Extrait du document:
··········

J'aime beaucoup ce que Ludovic Joce distille entre les lignes, ce que j'appelle les digressions...
L'air de rien, en quelques phrases, il peint le tableau de la réalité économique et sociale de l'hôpital avec le regard acéré de l'observateur attentif et pas dupe.
De même, le passage au juge est particulièrement acéré tant dans le propos que dans l'observation.
Oui les femmes juges se rangent quasi systématiquement du côté de la mère quelque soit ces antécédents...Ce passage m'a chamboulé car j'y revivais des heures sombres de ma vie personnelle où j'ai été confronté au même aléas que le héros.
L'écriture est nerveuse. C'est une observation au scalpel et on lit entre les lignes un désenchantement salvateur.
C'est dur, sans fard, et intense..Une chatte est une chatte et ce n'est pas gratuit.
C'est brut, violent, vrai.
Ludovic Joce ose, libéré un peu plus a chaque écrit de ce que les lecteurs vont pouvoir ressentir ou penser...(cf. l'excellent "point de gravité, son premier roman).
Plus libre peut-être. Plus vrai sûrement.
Je me demande ce que donnerai un livre sur l'hyper-violence écrit par cet auteur qui ne cesse de se bonifier au fil de ces écrits.

··········

Données fournies:
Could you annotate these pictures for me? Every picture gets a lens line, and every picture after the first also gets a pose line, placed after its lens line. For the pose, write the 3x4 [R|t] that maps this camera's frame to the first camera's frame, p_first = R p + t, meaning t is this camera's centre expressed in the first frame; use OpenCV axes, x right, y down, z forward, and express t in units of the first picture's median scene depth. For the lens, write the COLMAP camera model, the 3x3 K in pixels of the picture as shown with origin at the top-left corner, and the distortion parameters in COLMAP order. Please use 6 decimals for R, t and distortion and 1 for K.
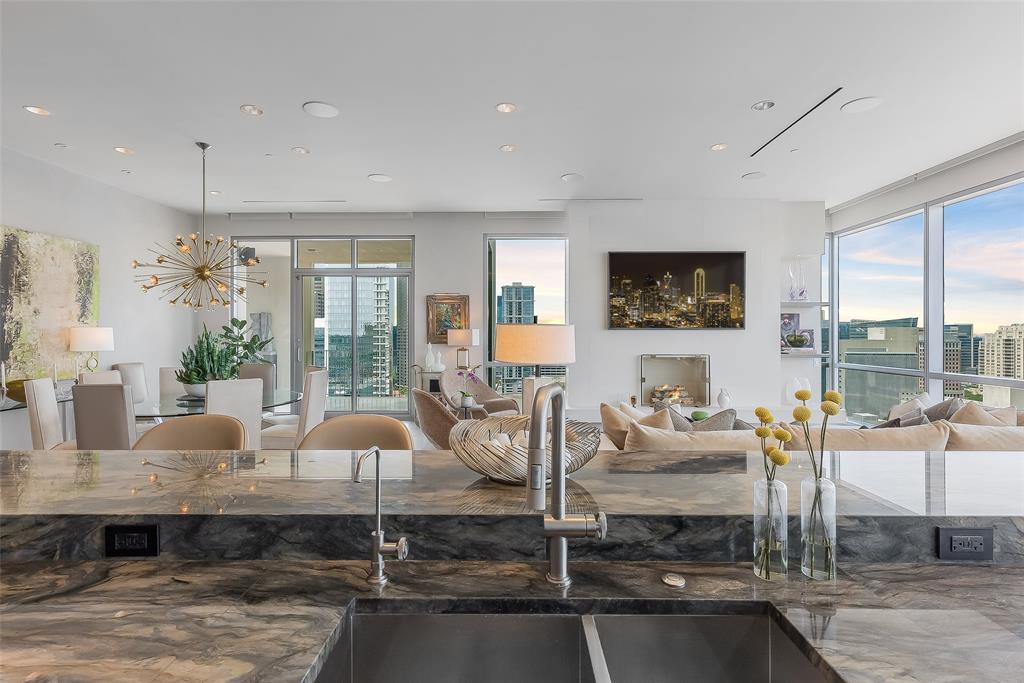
lens RADIAL K [[488.9, 0, 500.2], [0, 488.9, 340.2], [0, 0, 1]] dist [-0.021898, 0.000088]
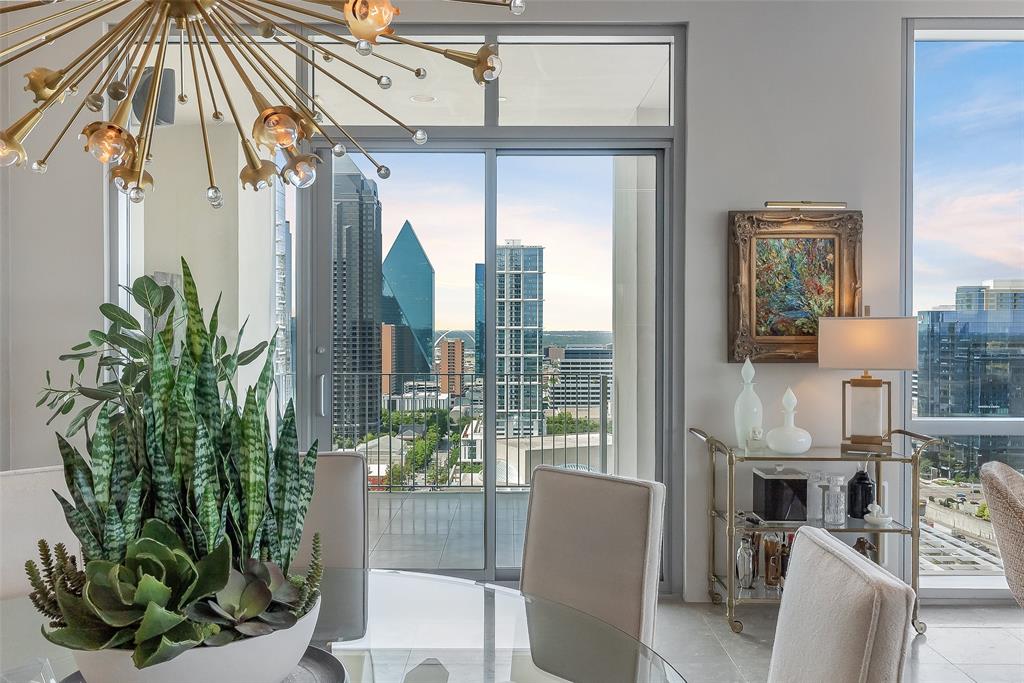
lens RADIAL K [[868.5, 0, 486.4], [0, 868.5, 344.2], [0, 0, 1]] dist [-0.021247, -0.004528]
pose [[0.999943, -0.000167, 0.010695, -0.349910], [0.000148, 0.999998, 0.001760, -0.005267], [-0.010695, -0.001758, 0.999941, 0.480390]]
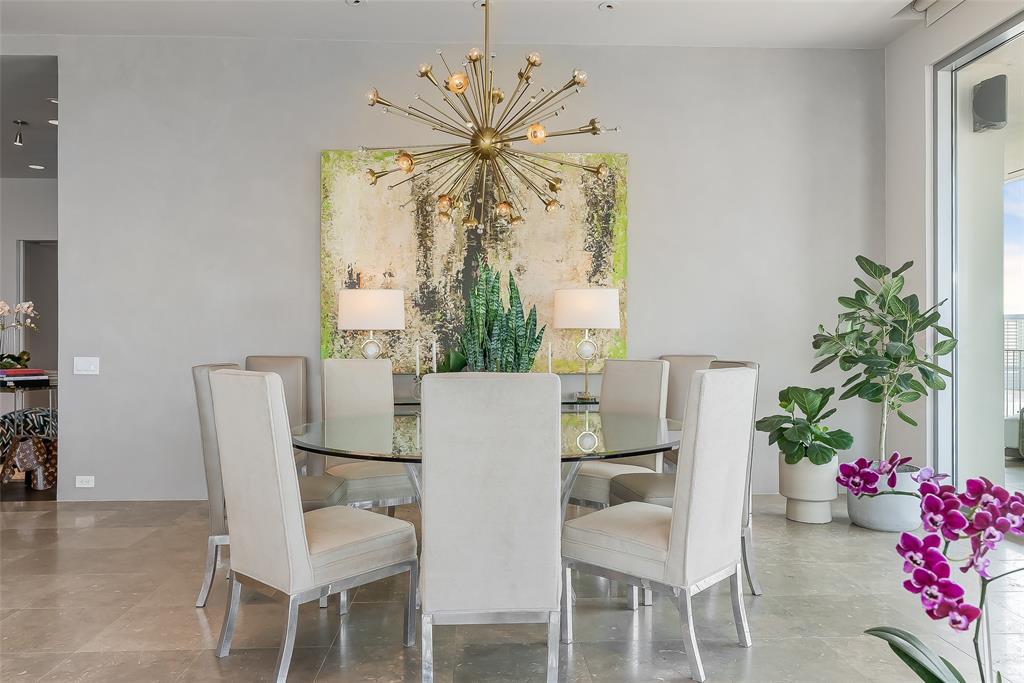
lens RADIAL K [[712.2, 0, 518.2], [0, 712.2, 337.5], [0, 0, 1]] dist [0.003473, 0.001712]
pose [[0.088822, 0.002907, -0.996043, 0.018309], [-0.016043, 0.999870, 0.001487, 0.024803], [0.995918, 0.015848, 0.088857, 0.663179]]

··········

Activité 1: Dans l'extrait consacré à l'écriture de Ludovic Joce, relevez tous les qualificatifs employés dans les phrases « C'est dur, sans fard, et intense » et « C'est brut, violent, vrai ».
Activité 2: Poursuivez l'extrait consacré à l'écriture de Ludovic Joce à la suite de sa dernière phrase.

Résultat attendu 1: dur, sans fard, intense, brut, violent, vrai

Résultat attendu 2:
Clairement on est loin de l'écriture aseptisé du moment où les héros sont des bisounours.
Et çà fait du bien de lire un auteur qui ose mettre ses mains et ses mots dans la merde!!!
Dans le déroulé de l'intrigue, je suis marqué par le sentiment de l'inexorable, du climax: par bride, comme un peintre impressionniste, il sait faire naître des sentiments oppressant et l'on sent que çà ne peux pas bien se terminer.
Çà sent la tristesse, le désarroi, la puanteur des sentiments humains médiocres...
Les "béni de la crêche" qui veulent des bons sentiments partout n'aimeront pas ce livre.
Ceux qui comme moi ont mis leurs mains et leurs tripes dans cette même merde au risque de ne pas en revenir vont l'adorer.

L'auteur a le sens du récit et le rythme est indéniable. On a envie a chaque chapitre de connaître la suite....
Je n'arrête pas de me dire que Joce devrait travailler un scénario, une adaptation car il nous laisse a lire une écriture graphique, très cinématographique...

La désespérance s'exprime sans concession (je cite):
"Mais Dylan n'avait jamais vraiment su où se situaient les limites.
De la folie. de la normalité. de la légalité. de la morale. de l'acceptable. de la souffrance.

Il avait toujours été en marge. Ou sur le fil du rasoir. A la merci de ses excès. Et de ses emballements"

Ou comment en quelques phrases dresser un portrait des "autres", de ceux qui ne ressemble a personne.
Des "dingues et des paumés" comme le chante hubert felix thiefaine..
De ceux qui dérange et dérangeront toujours.

Quand on lit "point de gravité" et "rien n'y personne" il saute aux yeux que l'auteur aime les points de rupture.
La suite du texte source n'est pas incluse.